Comparative analysis of real-time multi-view reconstruction of a sign language interpreter

No comments

Abstract

Following the proliferation of smart handheld devices coupled with the launch of HbbTV 2.0 specification there is an emerging trend among broadcaster organisations to enable a higher degree of content accessibility across disabled communities. In this respect, the sign language interpreters play a crucial role in facilitating accessibility to mainstream broadcaster content for the deaf community. Addressing the increasing demand placed on sign language interpreters and current limitations on delivering sign language content complementary to mainstream media, this paper proposes the use of a low-cost 3D studio environment which enables photorealistic reconstruction of human avatars that captures the interpreter while eliminating the background. The core novelty of the proposed approach relies on the information fusion framework for correlating multisensor RGB-Depth sensors. The performance of the proposed approach for the reconstruction of a sign language interpreter has been evaluated using two low-cost sensors namely Kinect V2 and RealSense D435.

Introduction

In recent years, audio-visual equipment has become pervasive offering everyone accessibility to consume media services through a range of smart devices including mobiles, tablets and large-television sets. Among the global population, approximately 5% suffer from disabled hearing. In 2006 the United Nations adopted the United Nations Convention on the Rights of Persons with Disabilities to explicitly state the need for providing inclusive services and products to persons with disabilities. In particular, the UN Convention states that the right of persons with disabilities to take part on an equal basis with others in cultural life and shall take all appropriate measures to ensure this for persons with disabilities.

Following such recommendations, the Swiss public broadcaster SRG committed themselves via a contract with the national disabilities organisations to provide increased Signing of TV programs by more than 200% to 1000 hours first time signed programs, not counting any reused content. The same trend has been observed in other European countries like Germany (ZDF), Belgium (VRT) and the UK (BBC) while a shared agreement between disability organisations and the European Broadcasting Union (EBU) was released in 2017. In addition, with the expected launch of new technologies such as HbbTV 2.0 CSS, there is an emerging trend towards delivering accessible content across handheld devices, thus facilitating new services that are aimed to enhance the experience of members within the deaf community. While the delivery of existing services relies on the traditional use of high-end studio environments and capture setups that allow post-production tools to synchronise the mainstream content with the sign language interpretation of the content.

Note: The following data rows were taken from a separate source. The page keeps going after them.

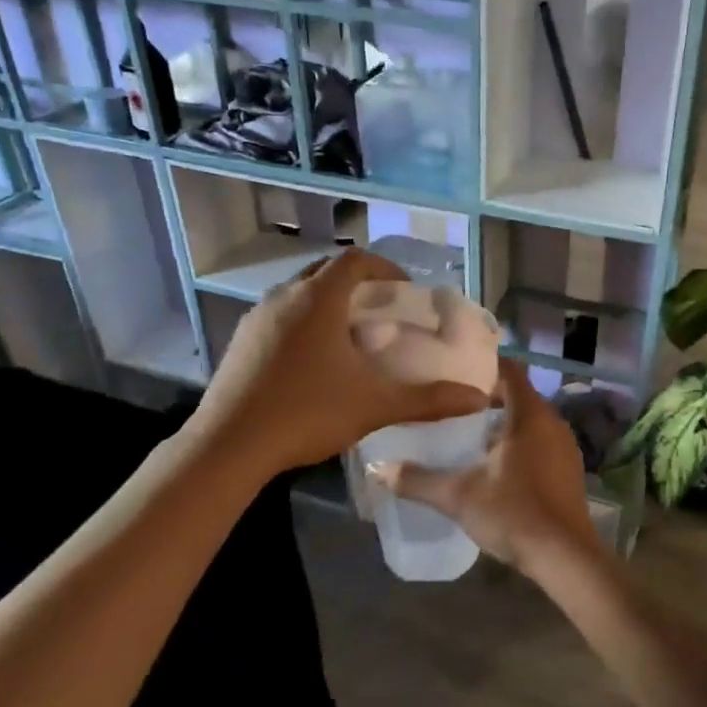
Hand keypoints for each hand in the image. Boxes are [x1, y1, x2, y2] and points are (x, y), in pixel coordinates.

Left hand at [191, 249, 487, 476]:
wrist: (228, 446)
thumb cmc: (306, 414)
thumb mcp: (375, 405)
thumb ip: (429, 400)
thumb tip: (478, 399)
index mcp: (317, 300)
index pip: (356, 260)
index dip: (386, 267)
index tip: (405, 290)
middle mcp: (284, 297)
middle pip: (326, 271)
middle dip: (357, 283)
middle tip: (382, 310)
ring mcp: (257, 318)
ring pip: (299, 293)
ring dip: (328, 302)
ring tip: (351, 334)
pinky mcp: (241, 341)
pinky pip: (280, 315)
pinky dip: (304, 321)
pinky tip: (313, 360)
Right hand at [369, 360, 603, 574]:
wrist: (565, 556)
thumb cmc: (514, 514)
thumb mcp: (459, 496)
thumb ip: (418, 480)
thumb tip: (378, 468)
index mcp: (530, 415)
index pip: (510, 372)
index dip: (484, 367)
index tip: (456, 372)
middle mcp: (553, 423)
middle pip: (519, 396)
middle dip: (488, 398)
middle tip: (453, 405)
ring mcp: (565, 447)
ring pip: (531, 421)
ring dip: (504, 424)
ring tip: (469, 435)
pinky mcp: (569, 470)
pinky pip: (541, 442)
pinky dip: (520, 444)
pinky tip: (497, 465)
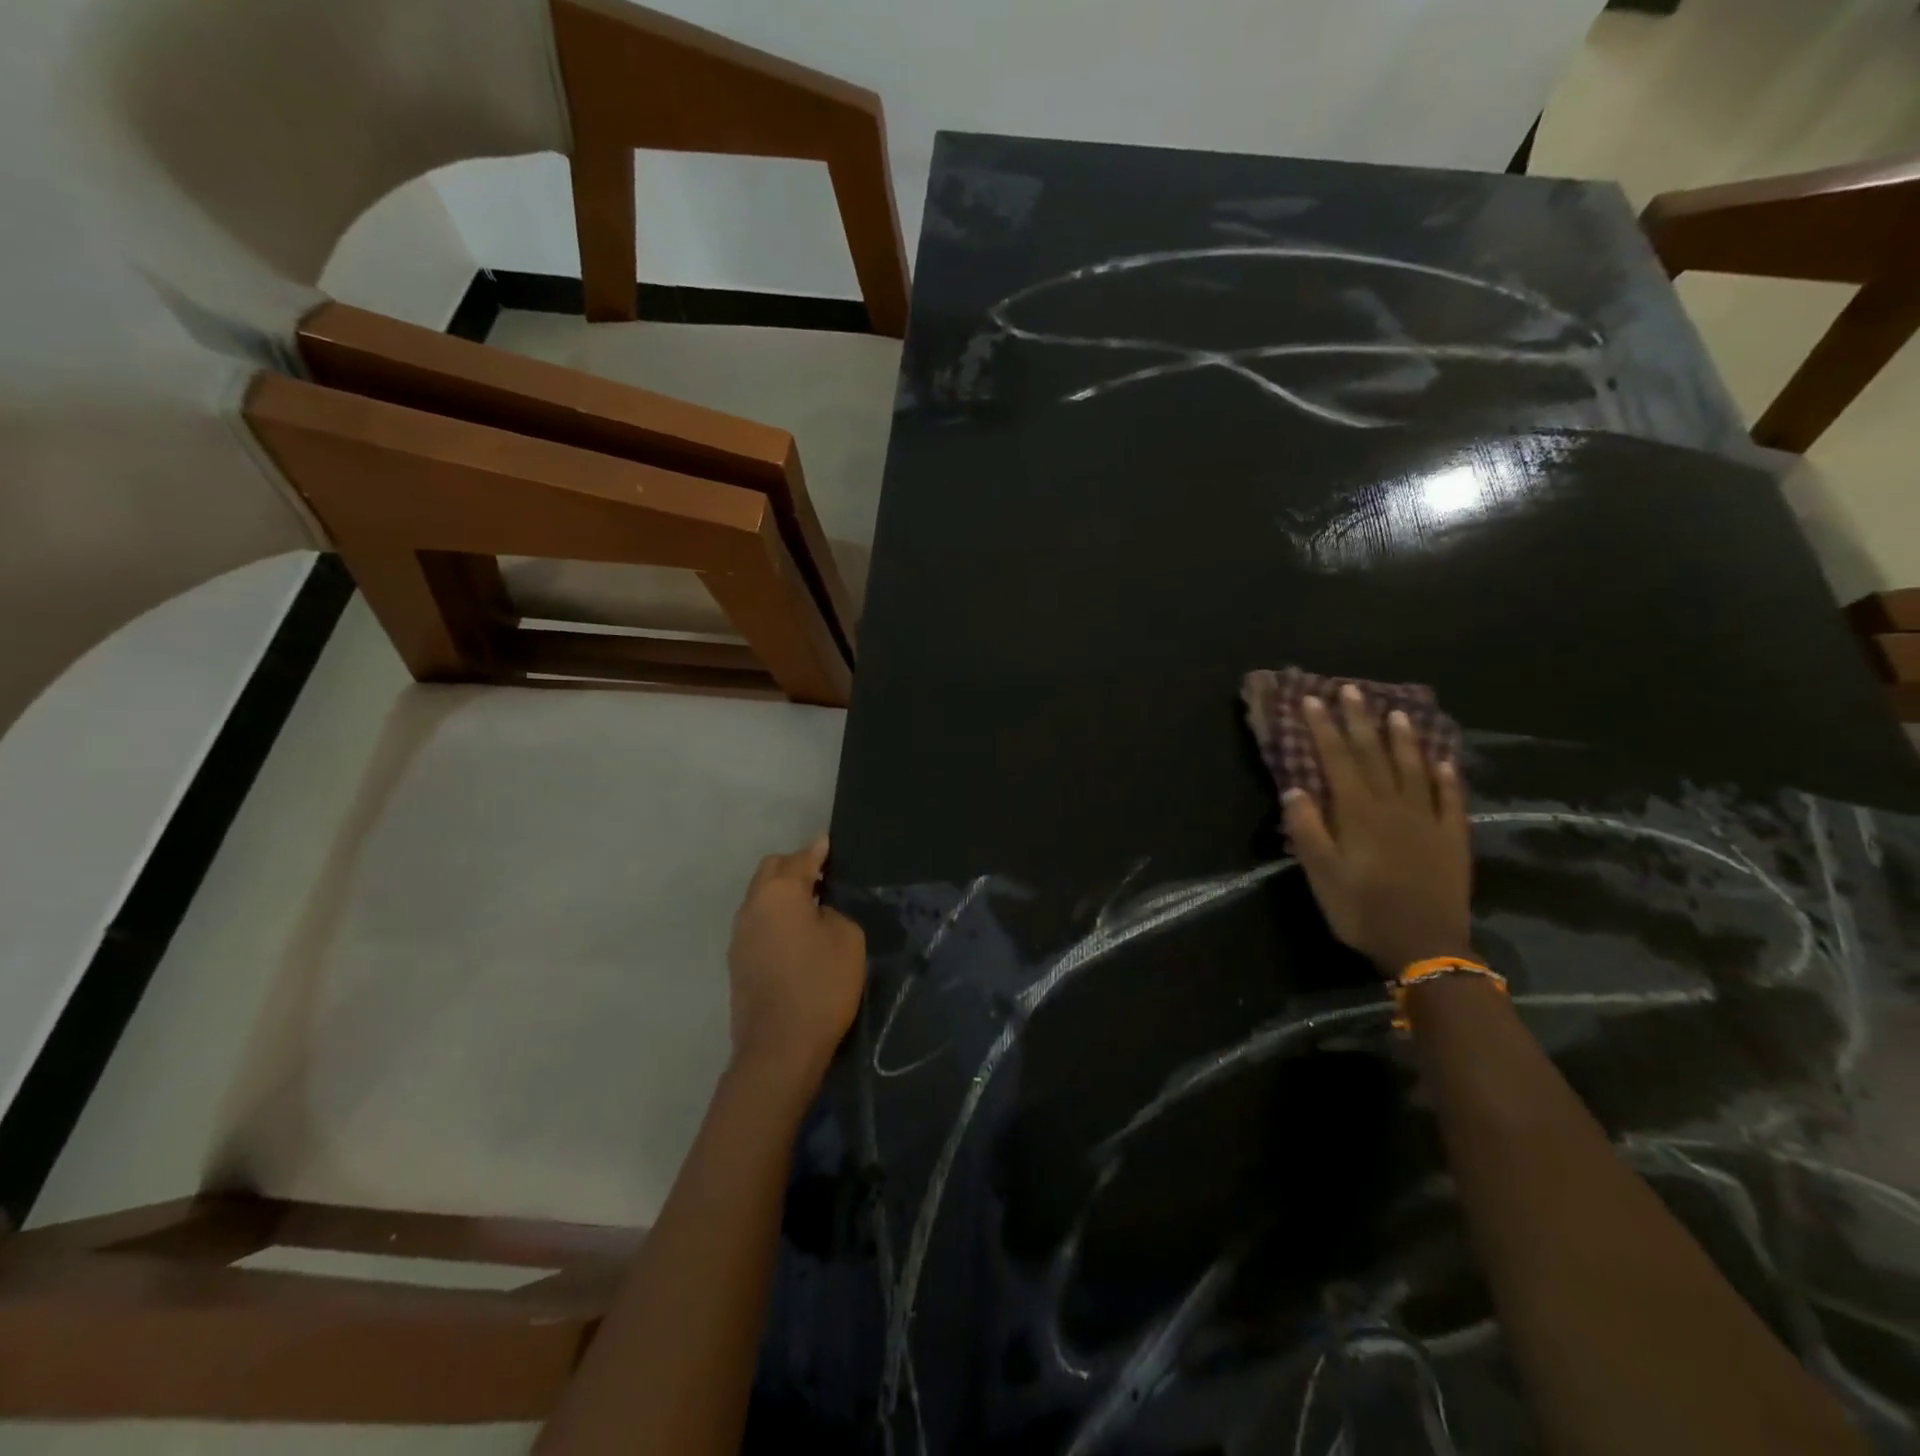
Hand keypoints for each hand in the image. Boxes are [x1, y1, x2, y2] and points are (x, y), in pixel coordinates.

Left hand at [727, 836, 866, 1089]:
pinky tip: (794, 934)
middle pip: (771, 871)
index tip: (827, 843)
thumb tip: (817, 910)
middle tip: (821, 876)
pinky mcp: (737, 962)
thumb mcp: (847, 939)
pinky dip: (774, 918)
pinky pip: (757, 923)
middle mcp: (752, 906)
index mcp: (778, 892)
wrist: (779, 1047)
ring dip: (781, 894)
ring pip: (760, 898)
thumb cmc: (821, 985)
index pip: (800, 859)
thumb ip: (833, 911)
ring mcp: (739, 935)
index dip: (817, 851)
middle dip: (794, 867)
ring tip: (809, 905)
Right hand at [1282, 686, 1472, 977]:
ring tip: (1396, 713)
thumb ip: (1307, 828)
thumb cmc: (1361, 909)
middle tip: (1351, 690)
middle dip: (1359, 721)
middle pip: (1374, 754)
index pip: (1336, 759)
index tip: (1311, 700)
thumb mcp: (1320, 872)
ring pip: (1414, 768)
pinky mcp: (1453, 838)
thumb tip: (1295, 789)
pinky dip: (1446, 777)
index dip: (1322, 728)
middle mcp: (1393, 805)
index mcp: (1358, 811)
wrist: (1425, 945)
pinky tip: (1443, 761)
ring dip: (1403, 739)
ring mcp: (1427, 819)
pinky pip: (1451, 799)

Among the several challenges to be considered are the topics of multi-view sensing for robust aggregation of depth maps from multi-view sensing hardware. The disadvantage of single-view 3-D reconstruction techniques that allow to obtain digital objects only from single viewpoint leads to the usage of multiple RGB-Depth (RGB-D) sensors such as the Microsoft Kinect and Intel’s Realsense. At the current state, for the signing of these programs additional studio resources need to be organised: studio, lighting, mixer operations, streaming setup, as well as the organisational efforts in term of resources and manpower. This infrastructure and process are cost-intensive and can reach up to a thousand euros per hour of signing. The current way of producing signed content for a broadcaster is via a dedicated studio created at the broadcaster premise, which includes professional lighting, a professional camera, a special background for the signer (to later create overlay effects via Chroma Key) and screens that reproduce the original content to be signed and the subtitles or scene description.

In contrast, the emergence of 3D representation techniques facilitates the development of a user-centric reconstruction framework based on low-cost sensors. Therefore, in this paper addressing the need of photorealistic reconstruction of a sign language interpreter that remains independent of the environment (thus eliminating the need of high-cost studio setup), a multi-view reconstruction system is presented that includes an information fusion framework to synchronise the data captured from multiple RGB-D sensors. In order to facilitate an objective assessment of the overall algorithm, three low-cost sensors are interfaced with the algorithm, which differs only in the aggregation stage of the data capture.